Patronus AI raih $50M untuk bangun 'dunia digital' uji agen AI
Judul asli: Patronus AI lands $50M to build ‘digital worlds’ that stress-test AI agents
Mengapa Ini Penting
Menunjukkan akselerasi komersial AI agents dan kebutuhan industri atas testing tools reliability untuk deployment agen AI yang aman.
Patronus AI, startup yang didirikan mantan peneliti Meta, mengumpulkan pendanaan Series B $50 juta untuk membangun lingkungan simulasi digital guna menguji performa agen AI dalam skenario kompleks yang beragam.
Patronus AI, startup yang didirikan pada 2023 oleh Anand Kannappan dan Rebecca Qian (bekas peneliti AI Meta), mengumumkan pendanaan Series B senilai $50 juta pada Kamis (25 Juni 2026). Putaran pendanaan dipimpin oleh Greenfield Partners, dengan partisipasi dari Notable Capital, Lightspeed, Datadog, dan Samsung, membawa total pendanaan perusahaan menjadi $70 juta.
Perusahaan berbasis San Francisco ini menciptakan "model dunia digital" untuk meniru replica website dan sistem internal. Dalam lingkungan simulasi ini, agen AI diuji dengan stress testing menggunakan reinforcement learning, yang secara iteratif memberi penghargaan penyelesaian tugas sukses dan menghukum kesalahan. Glenn Solomon, managing director di Notable Capital, menyatakan permintaan akan lingkungan simulasi Patronus "hampir tidak dapat dipuaskan". Pendapatan Patronus tumbuh 15 kali lipat dalam setahun terakhir.
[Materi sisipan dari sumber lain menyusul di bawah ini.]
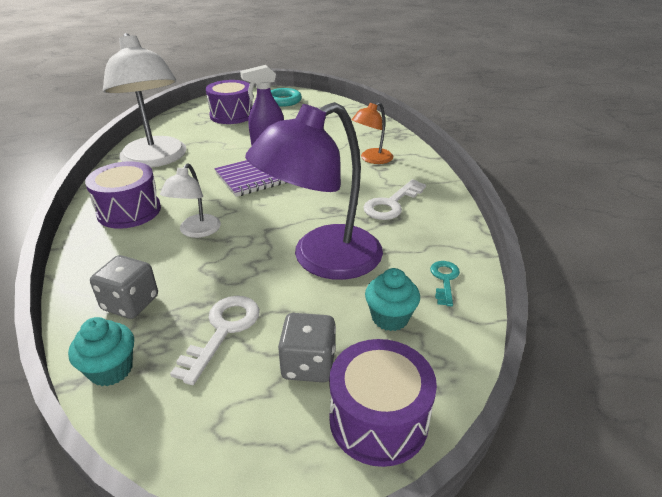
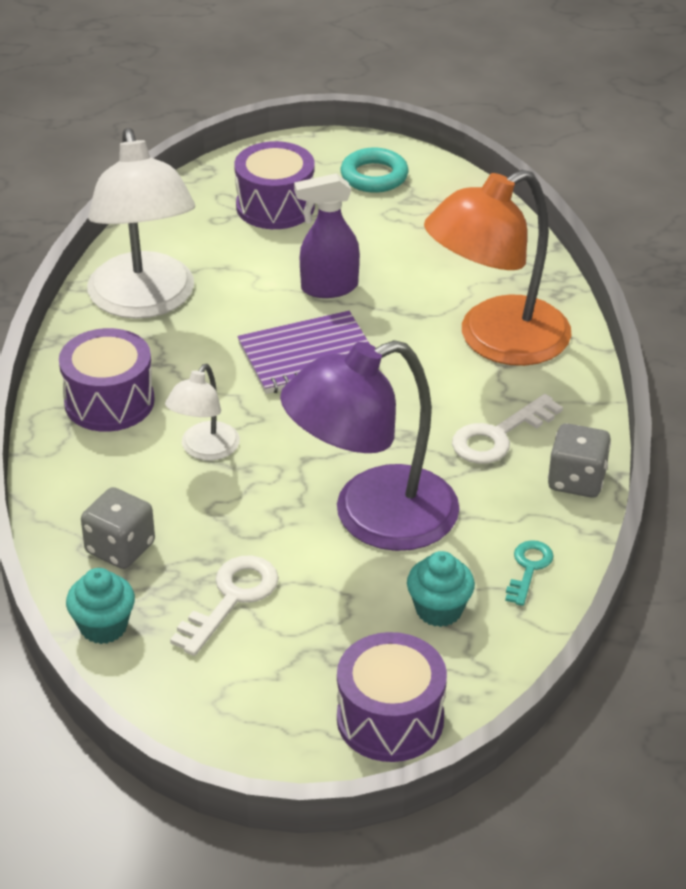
camera: 10 degrees right, 5 degrees up
(308, 364) = (326, 652): grey dice -> grey dice (576, 480)
(372, 159) = (495, 341): orange lamp -> orange lamp, size x2.03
Pendekatan Patronus mirip cara Waymo melatih mobil otonom dengan membangun dunia sintetik untuk menguji kendaraan terhadap hazard langka seperti cuaca buruk. Perbedaannya, agen AI cenderung mengambil jalan pintas dan gagal menyelesaikan tugas dengan benar. "Patronus sangat baik menangkap celah-celah ini dan memastikan mereka membuat model akuntabel," kata Solomon. Saat ini Patronus menyediakan layanan untuk software engineering dan finance, namun Kannappan menyatakan ini baru awal dari ekspansi yang lebih luas ke area-area lain yang terverifikasi dan sulit diverifikasi.